**GIVEN PASSAGE:**
□ □ □
Conditional regular expression and Branch reset in Perl

I have been used Perl for 10 years in my research, but it is so vast that for anyone to learn every feature of the language. Recently, I was trying to solve a problem using a simple solution:

The problem: parse all the elements in the string ‘a,b,c,#d,e#,f,g’ separated by commas, but when a comma appears between two ‘#’ characters, then the comma is part of the element. Also ‘#’ can only appear at the beginning and end of an element.

Expected output (one element per line):
a
b
c
#d,e#
f
g

This problem can be solved with a loop over each character in the string; special attention should be given the element starting with ‘#’, and mark its presence until next ‘#’ is met to identify the element.

But I want to solve this in a simpler way, using the Perl strength in regular expression. So I searched google and found a great summary page of Perl regular expression. I found that conditional expression is useful in this case. Basically, the conditional regular expression has the format:

(?(condition)yes-pattern|no-pattern)

so matching which pattern depends on the test of the condition. For my case, I wrote the following code:

perl -e ‘$s=”a,b,c,#d,e#,f,g”; while($s=~/(?(?=#)(#[^#]*#)|([^,]*)),?/gc) {$r=$&; $r =~ s/,$//;  print “$r\n”; }’

and got expected result. Here in addition to conditional expression, I also used the look-ahead matching (?=#) to test whether a hashtag ‘#’ is ahead as the test condition.
□ □ □
Collected data
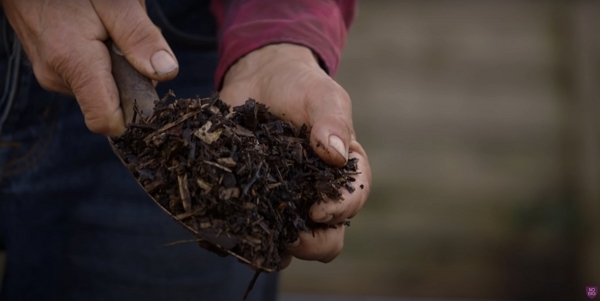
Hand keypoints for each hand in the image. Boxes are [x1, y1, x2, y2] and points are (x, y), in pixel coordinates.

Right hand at [1, 0, 177, 135]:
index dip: (134, 113)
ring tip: (112, 26)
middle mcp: (59, 78)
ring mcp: (54, 75)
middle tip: (128, 35)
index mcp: (73, 63)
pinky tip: (102, 30)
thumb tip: (167, 73)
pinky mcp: (55, 70)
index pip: (106, 121)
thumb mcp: (115, 2)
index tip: (149, 85)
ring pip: (105, 87)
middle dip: (133, 73)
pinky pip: (92, 76)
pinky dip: (106, 58)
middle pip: (114, 102)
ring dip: (121, 62)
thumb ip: (139, 37)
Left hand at [219, 43, 371, 266]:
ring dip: (281, 247)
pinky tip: (232, 232)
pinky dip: (246, 238)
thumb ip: (332, 122)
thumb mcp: (322, 96)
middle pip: (328, 237)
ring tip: (262, 240)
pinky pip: (254, 231)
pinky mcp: (255, 201)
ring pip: (292, 242)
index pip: (353, 199)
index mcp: (343, 171)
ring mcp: (286, 201)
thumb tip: (336, 155)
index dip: (341, 210)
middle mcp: (318, 194)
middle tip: (293, 237)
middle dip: (314, 244)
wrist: (260, 79)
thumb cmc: (300, 87)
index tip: (317, 210)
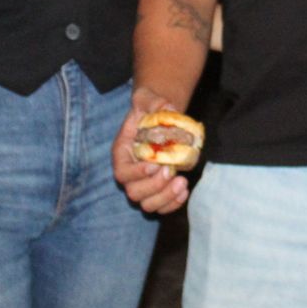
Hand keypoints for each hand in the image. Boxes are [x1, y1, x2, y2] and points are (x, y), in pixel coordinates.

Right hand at [112, 86, 190, 214]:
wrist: (159, 118)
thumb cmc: (150, 109)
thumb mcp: (149, 99)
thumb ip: (155, 102)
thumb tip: (170, 109)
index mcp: (122, 153)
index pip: (122, 172)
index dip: (136, 173)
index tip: (154, 165)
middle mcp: (130, 173)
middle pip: (134, 193)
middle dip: (154, 186)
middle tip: (170, 171)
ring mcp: (143, 184)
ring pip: (147, 205)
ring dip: (165, 197)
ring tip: (182, 182)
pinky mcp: (158, 191)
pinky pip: (161, 207)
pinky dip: (172, 204)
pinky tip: (184, 190)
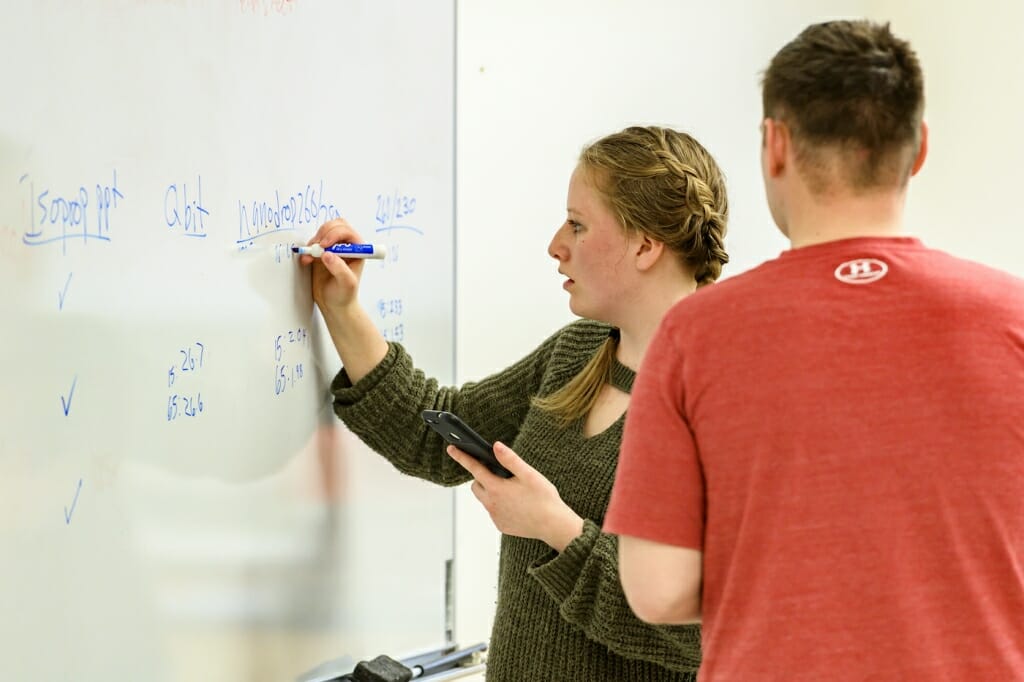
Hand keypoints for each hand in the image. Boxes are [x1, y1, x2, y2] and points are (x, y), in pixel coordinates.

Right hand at [300, 218, 365, 315]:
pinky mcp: (321, 253)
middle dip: (323, 233)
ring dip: (314, 241)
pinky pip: (313, 244)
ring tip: (309, 257)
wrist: (334, 305)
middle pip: (335, 226)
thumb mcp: (347, 284)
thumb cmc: (345, 295)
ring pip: (323, 232)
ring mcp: (333, 248)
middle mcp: (346, 246)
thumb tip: (327, 255)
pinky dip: (307, 249)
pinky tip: (306, 260)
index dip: (335, 234)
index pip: (347, 231)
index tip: (324, 245)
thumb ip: (339, 269)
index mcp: (358, 250)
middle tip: (316, 247)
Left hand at [448, 441, 583, 551]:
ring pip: (485, 499)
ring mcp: (495, 516)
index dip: (462, 457)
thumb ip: (510, 459)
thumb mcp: (528, 474)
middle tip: (499, 473)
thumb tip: (495, 446)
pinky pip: (494, 511)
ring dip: (491, 491)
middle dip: (482, 477)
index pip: (474, 468)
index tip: (451, 448)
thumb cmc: (544, 498)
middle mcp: (491, 504)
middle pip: (477, 485)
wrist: (553, 526)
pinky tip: (517, 504)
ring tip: (512, 490)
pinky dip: (499, 505)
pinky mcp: (501, 526)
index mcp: (496, 488)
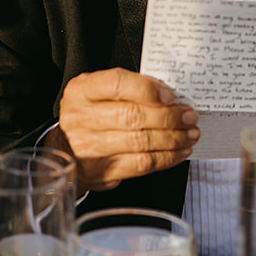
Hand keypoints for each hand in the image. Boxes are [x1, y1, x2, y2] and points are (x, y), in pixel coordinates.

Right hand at [54, 68, 198, 189]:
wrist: (66, 147)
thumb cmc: (92, 113)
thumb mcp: (99, 92)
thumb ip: (129, 89)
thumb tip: (170, 97)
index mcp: (82, 90)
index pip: (117, 83)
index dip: (147, 89)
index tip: (170, 96)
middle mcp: (81, 118)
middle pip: (132, 116)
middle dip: (168, 117)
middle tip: (189, 116)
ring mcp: (89, 148)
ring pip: (140, 143)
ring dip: (172, 139)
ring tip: (189, 134)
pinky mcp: (101, 172)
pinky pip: (140, 165)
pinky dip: (166, 158)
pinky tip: (178, 151)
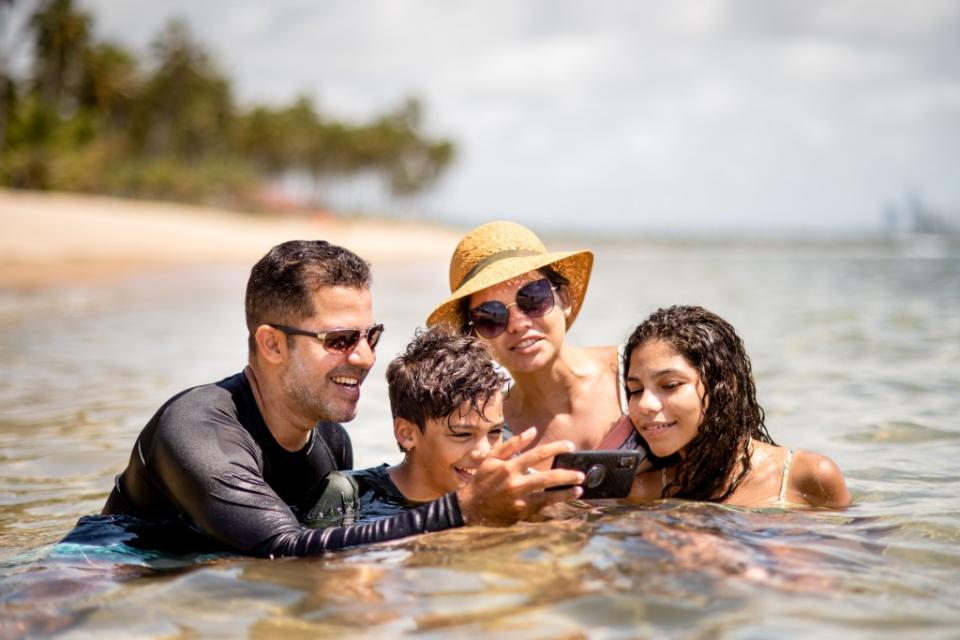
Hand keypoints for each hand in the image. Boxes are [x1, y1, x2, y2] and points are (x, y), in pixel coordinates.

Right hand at [456, 427, 584, 525]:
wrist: (469, 507)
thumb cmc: (481, 480)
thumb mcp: (492, 458)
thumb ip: (512, 444)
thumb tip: (532, 431)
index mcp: (509, 467)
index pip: (537, 454)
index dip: (556, 448)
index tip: (570, 446)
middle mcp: (515, 484)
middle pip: (547, 478)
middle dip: (567, 475)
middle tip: (581, 474)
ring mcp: (518, 501)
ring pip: (547, 498)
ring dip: (565, 494)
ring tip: (579, 490)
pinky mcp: (520, 514)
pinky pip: (541, 511)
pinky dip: (554, 508)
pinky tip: (565, 505)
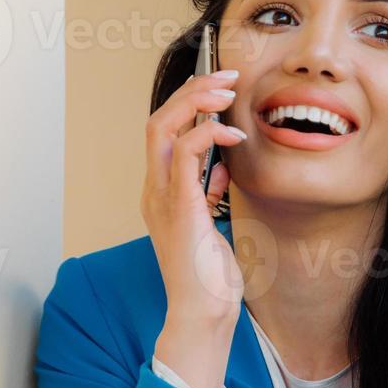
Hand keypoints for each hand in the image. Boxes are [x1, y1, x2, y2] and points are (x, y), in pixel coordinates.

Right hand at [141, 69, 247, 326]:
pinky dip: (208, 133)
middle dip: (192, 90)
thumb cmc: (209, 276)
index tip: (219, 88)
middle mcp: (153, 190)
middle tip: (227, 75)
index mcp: (159, 193)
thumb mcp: (211, 222)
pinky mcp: (179, 206)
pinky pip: (185, 153)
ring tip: (227, 90)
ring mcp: (161, 197)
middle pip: (157, 120)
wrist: (202, 311)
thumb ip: (210, 191)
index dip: (188, 103)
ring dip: (196, 101)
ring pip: (163, 127)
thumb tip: (222, 167)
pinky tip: (234, 134)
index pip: (162, 132)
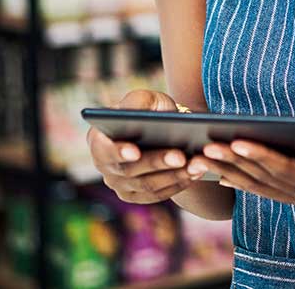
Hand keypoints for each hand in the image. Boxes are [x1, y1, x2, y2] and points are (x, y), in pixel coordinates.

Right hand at [87, 89, 216, 203]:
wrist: (161, 128)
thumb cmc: (149, 110)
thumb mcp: (144, 99)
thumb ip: (138, 102)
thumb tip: (137, 113)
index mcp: (98, 139)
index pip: (104, 149)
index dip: (118, 152)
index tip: (135, 152)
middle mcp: (104, 166)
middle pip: (129, 171)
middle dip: (157, 163)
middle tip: (181, 156)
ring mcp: (119, 184)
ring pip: (146, 186)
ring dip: (173, 176)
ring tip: (195, 165)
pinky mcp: (136, 195)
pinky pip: (156, 195)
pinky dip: (176, 185)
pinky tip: (194, 174)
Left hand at [201, 141, 294, 261]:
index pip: (290, 171)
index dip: (265, 157)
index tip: (241, 142)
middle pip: (266, 177)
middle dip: (236, 161)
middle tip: (207, 146)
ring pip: (260, 184)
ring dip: (230, 170)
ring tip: (202, 155)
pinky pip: (265, 188)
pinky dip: (241, 179)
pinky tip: (221, 170)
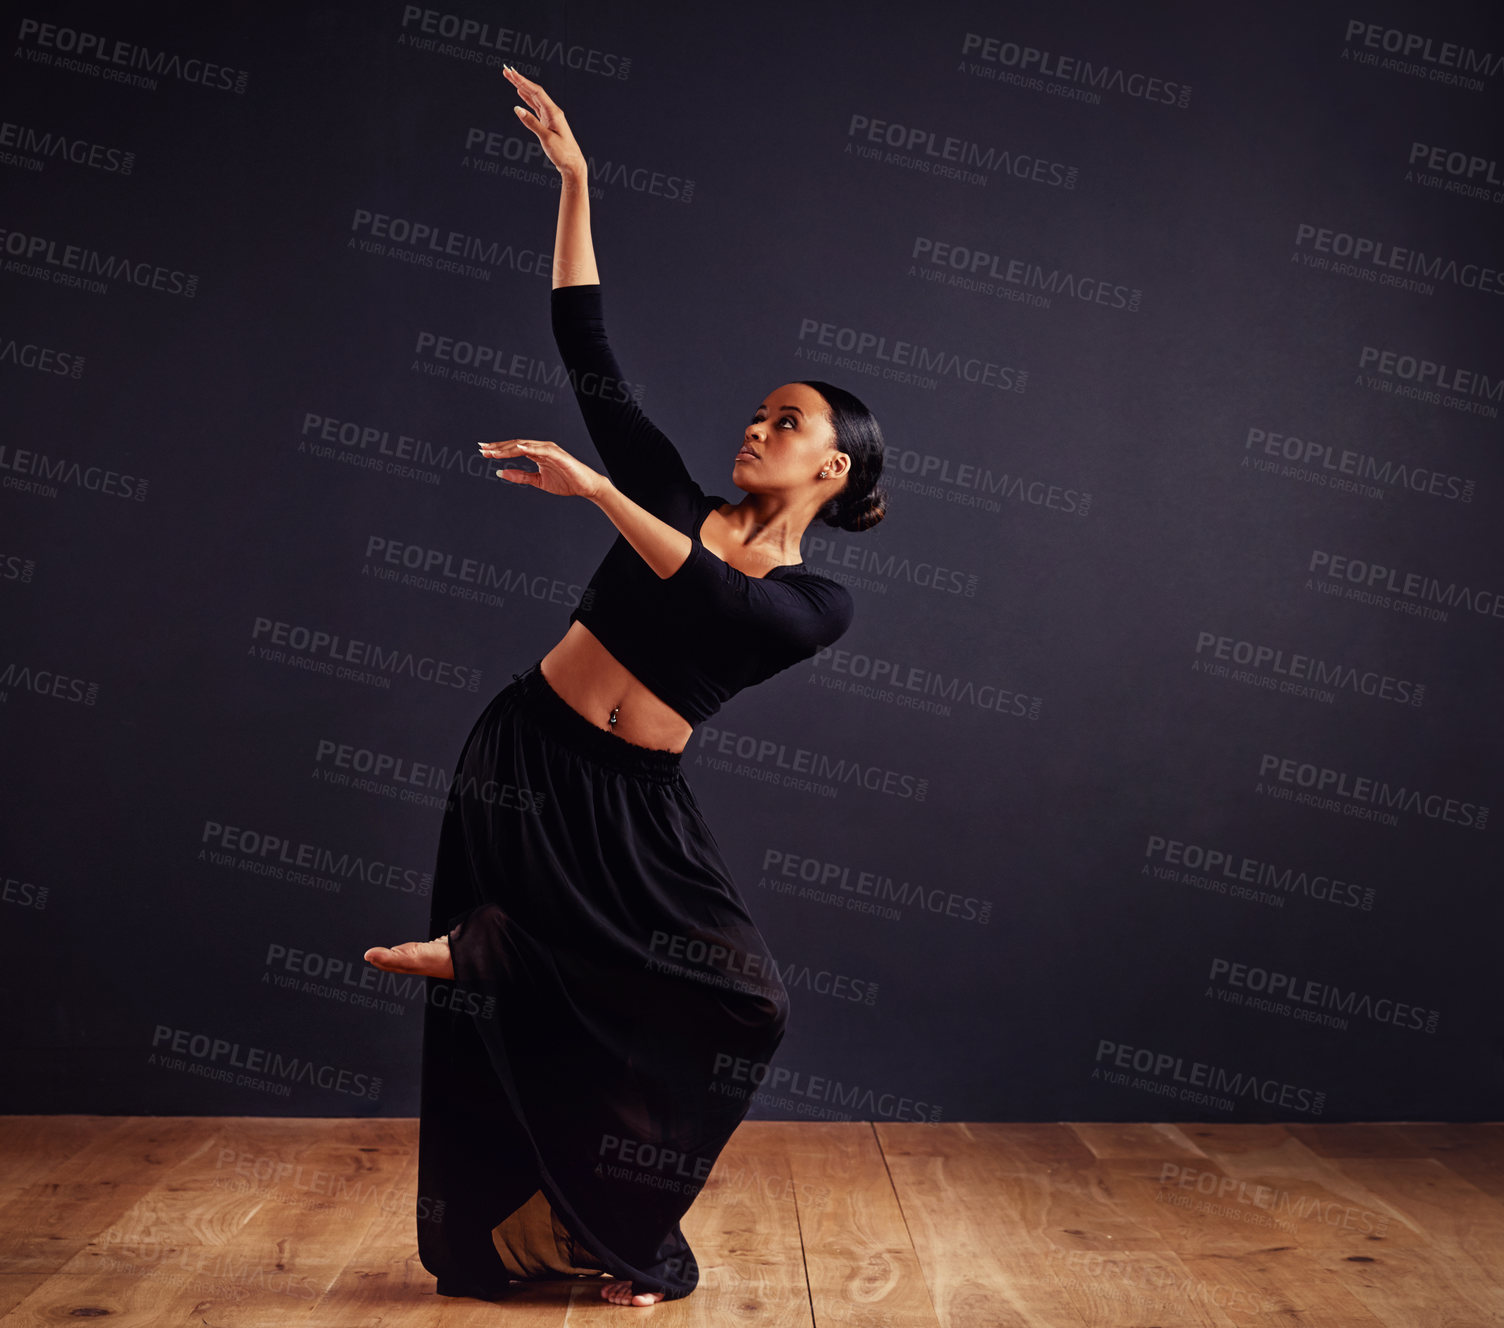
□ □ □
**EXERCISE REQUIREMENTS:** Write out the Perl regular expression post in full, word for word. These records have no connection to the Perl regular expression post.

**TASK ANSWER:**
Conditional regular expression and Branch reset in Perl

I have been used Perl for 10 years in my research, but it is so vast that for anyone to learn every feature of the language. Recently, I was trying to solve a problem using a simple solution:

The problem: parse all the elements in the string ‘a,b,c,#d,e#,f,g’ separated by commas, but when a comma appears between two ‘#’ characters, then the comma is part of the element. Also ‘#’ can only appear at the beginning and end of an element.

Expected output (one element per line):
a
b
c
#d,e#
f
g

This problem can be solved with a loop over each character in the string; special attention should be given the element starting with ‘#’, and mark its presence until next ‘#’ is met to identify the element.

But I want to solve this in a simpler way, using the Perl strength in regular expression. So I searched google and found a great summary page of Perl regular expression. I found that conditional expression is useful in this case. Basically, the conditional regular expression has the format:

(?(condition)yes-pattern|no-pattern)

so matching which pattern depends on the test of the condition. For my case, I wrote the following code:

perl -e ‘$s=”a,b,c,#d,e#,f,g”; while($s=~/(?(?=#)(#[^#]*#)|([^,]*)),?/gc) {$r=$&; $r =~ s/,$//;  print “$r\n”; }’

and got expected result. Here in addition to conditional expression, I also used the look-ahead matching (?=#) to test whether a hashtag ‘#’ is ahead as the test condition.